The next project I did was about drugs. Street drugs. I still feel the ownership and pride over the book I made and presented at the end. That was 25 years ago.

This is just how Mickey was. He held a perspective about kids that generally they would be alright. That a "failed" project of three months gave more learning for a student than years of half-hearted successes. I remember Mickey the most in our common work area. When he was sitting with us at a table, just talking. As people. Mickey asked usquestions and listened. He listened like he valued what an 8th grader said. I would often refer to Mickey not as a teacher, but as a friend.

Mickey's wife, Renee, was also a teacher at the middle-school. On vacation in New Orleans, they sent us all post-cards. Each year we were invited to their home for an infamous "Taco Party" where we ate delicious tacos made from a secret recipe, drank our weight in soda and hung out with our friends... including our teachers.

In 2009, I was doing a masters degree at the High Tech High Graduate School of Education and we were tasked with finding two "living resources" to interview for our research. Mickey was my first choice. Mickey, Renee and the school principal, Dr. Hutchison, were some of the founders of Aldo Leopold Community School and I was on a mission to understand the philosophy behind it. During a series of rich conversations, I learned how the school was deeply inspired by the work of A.S. Neill and Summerhill School in the United Kingdom.

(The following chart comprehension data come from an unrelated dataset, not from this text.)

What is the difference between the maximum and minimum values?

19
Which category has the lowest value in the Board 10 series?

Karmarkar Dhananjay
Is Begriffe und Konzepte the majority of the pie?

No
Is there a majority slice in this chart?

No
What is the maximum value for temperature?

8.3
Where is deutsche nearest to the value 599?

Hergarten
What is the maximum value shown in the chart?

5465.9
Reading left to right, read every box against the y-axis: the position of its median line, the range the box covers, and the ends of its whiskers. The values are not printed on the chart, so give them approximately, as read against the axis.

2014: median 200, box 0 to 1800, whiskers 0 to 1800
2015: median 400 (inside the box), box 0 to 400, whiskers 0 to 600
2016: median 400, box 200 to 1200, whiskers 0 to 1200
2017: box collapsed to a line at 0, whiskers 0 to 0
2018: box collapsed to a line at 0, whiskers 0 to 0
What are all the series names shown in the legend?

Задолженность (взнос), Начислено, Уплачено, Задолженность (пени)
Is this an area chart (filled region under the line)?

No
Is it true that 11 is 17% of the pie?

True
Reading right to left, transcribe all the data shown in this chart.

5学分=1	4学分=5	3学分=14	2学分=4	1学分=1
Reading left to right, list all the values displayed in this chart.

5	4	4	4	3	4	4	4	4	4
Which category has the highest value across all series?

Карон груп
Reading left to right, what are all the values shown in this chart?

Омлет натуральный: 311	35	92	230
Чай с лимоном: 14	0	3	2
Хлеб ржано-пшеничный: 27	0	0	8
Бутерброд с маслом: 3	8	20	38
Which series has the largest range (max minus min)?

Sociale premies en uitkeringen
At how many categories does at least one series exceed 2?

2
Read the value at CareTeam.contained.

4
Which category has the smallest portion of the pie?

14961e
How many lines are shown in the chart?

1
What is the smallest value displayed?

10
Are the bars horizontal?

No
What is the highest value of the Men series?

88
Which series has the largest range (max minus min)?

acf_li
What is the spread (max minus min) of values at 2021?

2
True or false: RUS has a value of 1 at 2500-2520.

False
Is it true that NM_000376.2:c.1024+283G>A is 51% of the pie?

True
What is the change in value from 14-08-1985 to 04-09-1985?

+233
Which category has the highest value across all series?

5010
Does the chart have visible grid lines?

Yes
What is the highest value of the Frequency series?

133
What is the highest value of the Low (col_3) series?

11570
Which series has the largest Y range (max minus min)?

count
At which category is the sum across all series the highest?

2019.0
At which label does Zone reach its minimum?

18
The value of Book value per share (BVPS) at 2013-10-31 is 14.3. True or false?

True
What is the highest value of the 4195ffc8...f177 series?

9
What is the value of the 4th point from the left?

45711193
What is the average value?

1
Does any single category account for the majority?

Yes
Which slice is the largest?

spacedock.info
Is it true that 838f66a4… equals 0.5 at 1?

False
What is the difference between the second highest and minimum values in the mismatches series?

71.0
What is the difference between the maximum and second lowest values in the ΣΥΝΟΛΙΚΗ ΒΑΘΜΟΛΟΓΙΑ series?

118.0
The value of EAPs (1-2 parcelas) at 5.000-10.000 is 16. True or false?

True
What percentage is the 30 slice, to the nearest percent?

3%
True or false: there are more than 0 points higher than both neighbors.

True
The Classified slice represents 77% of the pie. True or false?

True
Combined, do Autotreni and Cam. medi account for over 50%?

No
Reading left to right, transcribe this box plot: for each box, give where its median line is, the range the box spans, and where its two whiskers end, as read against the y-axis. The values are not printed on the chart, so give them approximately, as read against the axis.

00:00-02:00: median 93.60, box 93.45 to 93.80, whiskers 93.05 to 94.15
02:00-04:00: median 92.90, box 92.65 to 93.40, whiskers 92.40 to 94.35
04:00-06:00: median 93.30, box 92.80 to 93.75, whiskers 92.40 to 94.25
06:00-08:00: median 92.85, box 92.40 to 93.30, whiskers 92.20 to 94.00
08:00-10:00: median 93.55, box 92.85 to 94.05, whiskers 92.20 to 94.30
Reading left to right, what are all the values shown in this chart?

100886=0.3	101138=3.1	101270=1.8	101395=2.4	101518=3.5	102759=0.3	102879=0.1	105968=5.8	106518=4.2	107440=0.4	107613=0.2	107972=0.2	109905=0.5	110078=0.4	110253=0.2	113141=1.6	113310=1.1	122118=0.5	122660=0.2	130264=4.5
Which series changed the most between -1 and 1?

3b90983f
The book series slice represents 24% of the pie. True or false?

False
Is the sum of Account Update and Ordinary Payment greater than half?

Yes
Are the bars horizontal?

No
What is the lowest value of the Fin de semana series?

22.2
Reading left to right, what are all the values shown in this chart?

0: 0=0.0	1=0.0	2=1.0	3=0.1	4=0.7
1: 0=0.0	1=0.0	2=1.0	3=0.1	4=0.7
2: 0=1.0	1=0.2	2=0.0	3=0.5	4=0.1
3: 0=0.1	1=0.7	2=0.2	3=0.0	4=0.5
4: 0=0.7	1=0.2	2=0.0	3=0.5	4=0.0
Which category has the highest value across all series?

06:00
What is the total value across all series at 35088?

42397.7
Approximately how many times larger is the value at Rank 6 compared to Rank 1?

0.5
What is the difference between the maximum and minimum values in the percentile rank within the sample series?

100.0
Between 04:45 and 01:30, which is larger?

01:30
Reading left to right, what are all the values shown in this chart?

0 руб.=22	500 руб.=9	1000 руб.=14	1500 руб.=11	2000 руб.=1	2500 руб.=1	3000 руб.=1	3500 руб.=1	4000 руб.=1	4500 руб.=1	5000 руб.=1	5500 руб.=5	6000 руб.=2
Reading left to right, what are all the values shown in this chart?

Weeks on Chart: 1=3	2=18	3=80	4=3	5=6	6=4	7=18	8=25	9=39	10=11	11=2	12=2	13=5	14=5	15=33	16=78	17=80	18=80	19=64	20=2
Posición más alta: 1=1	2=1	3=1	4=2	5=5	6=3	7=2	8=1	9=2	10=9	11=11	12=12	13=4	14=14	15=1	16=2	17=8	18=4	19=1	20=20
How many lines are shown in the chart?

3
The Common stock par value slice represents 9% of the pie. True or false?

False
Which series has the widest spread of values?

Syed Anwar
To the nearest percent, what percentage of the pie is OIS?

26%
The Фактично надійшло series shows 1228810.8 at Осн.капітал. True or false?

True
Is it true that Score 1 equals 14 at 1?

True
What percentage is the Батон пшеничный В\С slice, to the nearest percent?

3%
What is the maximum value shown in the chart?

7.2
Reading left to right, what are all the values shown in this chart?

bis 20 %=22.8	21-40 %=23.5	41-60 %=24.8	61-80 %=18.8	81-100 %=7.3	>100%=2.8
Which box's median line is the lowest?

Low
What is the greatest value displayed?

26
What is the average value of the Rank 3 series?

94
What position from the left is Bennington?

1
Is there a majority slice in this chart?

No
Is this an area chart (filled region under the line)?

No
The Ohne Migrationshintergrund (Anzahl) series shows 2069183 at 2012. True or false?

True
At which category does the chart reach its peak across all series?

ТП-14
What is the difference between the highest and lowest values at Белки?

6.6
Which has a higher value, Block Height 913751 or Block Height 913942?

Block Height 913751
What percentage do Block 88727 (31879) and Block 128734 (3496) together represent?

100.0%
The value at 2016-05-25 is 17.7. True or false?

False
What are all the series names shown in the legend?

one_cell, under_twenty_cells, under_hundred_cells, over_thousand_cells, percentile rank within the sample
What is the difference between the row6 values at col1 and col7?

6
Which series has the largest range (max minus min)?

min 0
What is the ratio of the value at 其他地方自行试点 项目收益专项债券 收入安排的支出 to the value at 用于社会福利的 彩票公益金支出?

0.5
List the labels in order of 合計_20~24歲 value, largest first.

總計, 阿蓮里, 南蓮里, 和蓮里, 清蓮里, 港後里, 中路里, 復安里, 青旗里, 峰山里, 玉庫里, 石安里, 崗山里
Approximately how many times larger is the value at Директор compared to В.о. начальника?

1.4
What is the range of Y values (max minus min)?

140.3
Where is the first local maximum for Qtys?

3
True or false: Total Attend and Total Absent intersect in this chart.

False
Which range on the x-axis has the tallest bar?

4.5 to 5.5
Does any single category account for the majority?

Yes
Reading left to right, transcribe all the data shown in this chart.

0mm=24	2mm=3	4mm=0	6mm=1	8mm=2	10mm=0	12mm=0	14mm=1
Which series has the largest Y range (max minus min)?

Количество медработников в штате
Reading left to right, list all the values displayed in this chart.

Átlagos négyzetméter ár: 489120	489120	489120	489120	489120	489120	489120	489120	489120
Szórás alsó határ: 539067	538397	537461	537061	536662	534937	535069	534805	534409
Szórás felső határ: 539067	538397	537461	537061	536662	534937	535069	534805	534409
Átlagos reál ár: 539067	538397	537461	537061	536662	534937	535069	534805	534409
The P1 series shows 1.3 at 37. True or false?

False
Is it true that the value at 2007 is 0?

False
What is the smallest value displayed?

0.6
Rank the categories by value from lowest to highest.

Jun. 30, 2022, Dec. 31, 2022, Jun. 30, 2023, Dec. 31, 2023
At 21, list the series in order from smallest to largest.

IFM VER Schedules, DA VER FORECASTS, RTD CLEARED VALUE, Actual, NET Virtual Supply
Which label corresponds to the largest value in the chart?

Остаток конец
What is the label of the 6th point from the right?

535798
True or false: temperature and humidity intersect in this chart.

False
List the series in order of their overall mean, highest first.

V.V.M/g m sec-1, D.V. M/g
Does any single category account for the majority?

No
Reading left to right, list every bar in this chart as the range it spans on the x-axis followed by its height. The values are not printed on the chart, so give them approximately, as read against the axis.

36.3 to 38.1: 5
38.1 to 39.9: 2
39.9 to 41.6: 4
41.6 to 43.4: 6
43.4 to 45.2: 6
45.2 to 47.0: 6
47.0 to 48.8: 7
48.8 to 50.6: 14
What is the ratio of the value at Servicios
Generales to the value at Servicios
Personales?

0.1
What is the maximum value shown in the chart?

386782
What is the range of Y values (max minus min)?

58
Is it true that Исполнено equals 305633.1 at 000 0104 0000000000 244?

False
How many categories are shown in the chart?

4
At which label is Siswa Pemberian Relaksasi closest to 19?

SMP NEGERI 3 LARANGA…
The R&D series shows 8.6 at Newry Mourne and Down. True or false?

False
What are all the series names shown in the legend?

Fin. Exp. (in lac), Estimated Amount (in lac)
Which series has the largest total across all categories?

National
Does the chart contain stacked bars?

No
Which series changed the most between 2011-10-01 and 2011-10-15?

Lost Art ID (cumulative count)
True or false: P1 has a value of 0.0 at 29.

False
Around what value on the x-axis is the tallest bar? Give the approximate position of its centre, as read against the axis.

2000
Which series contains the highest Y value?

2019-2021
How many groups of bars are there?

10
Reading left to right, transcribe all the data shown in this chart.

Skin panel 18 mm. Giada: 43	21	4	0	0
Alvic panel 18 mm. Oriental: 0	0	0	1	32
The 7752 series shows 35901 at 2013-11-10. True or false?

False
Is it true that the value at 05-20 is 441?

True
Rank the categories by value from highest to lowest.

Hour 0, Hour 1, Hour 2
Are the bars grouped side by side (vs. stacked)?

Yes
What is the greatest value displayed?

It's how we always thought a school should be.

Summerhill School is a democratic boarding school where attending class is optional and student well-being is paramount. A.S. Neill, the school's founder, believed students come to learning when they are happy, ready and when the learning is relevant to them. He famously wrote:

Children do not need teaching as much as they need love and understanding.

A.S. Neill's book, Summerhill School: A New View of Childhood has helped me make sense of my own experience as a student at Aldo Leopold Community School and it's helped me to shape my thoughts around teaching and learning, especially in working with transforming schools. Although I have always held a high amount of admiration for Mickey and his educational philosophies, I respect most his ability to practice it... for an entire career. In the everyday interactions with kids, Mickey brought love and understanding.

After work, I Facetimed with my dad. He volunteered throughout my middle-school years at the morning volleyball sessions. He also started to cry. I still hadn't been able to find words to explain to my husband the significance Mickey had on all of us, but I think he could start to see it.

To put it simply:

Mickey was always there. He was a listener. He had patience and understood what was needed for teenagers in their most awkward and vulnerable moments. He was stability. He founded a program that raised a generation of creative problem-solvers and happy street cleaners. He was a legend that everyone in the school knew. He was the person to call many years later, knowing he would remember who you were.

Mickey was my teacher. And my friend.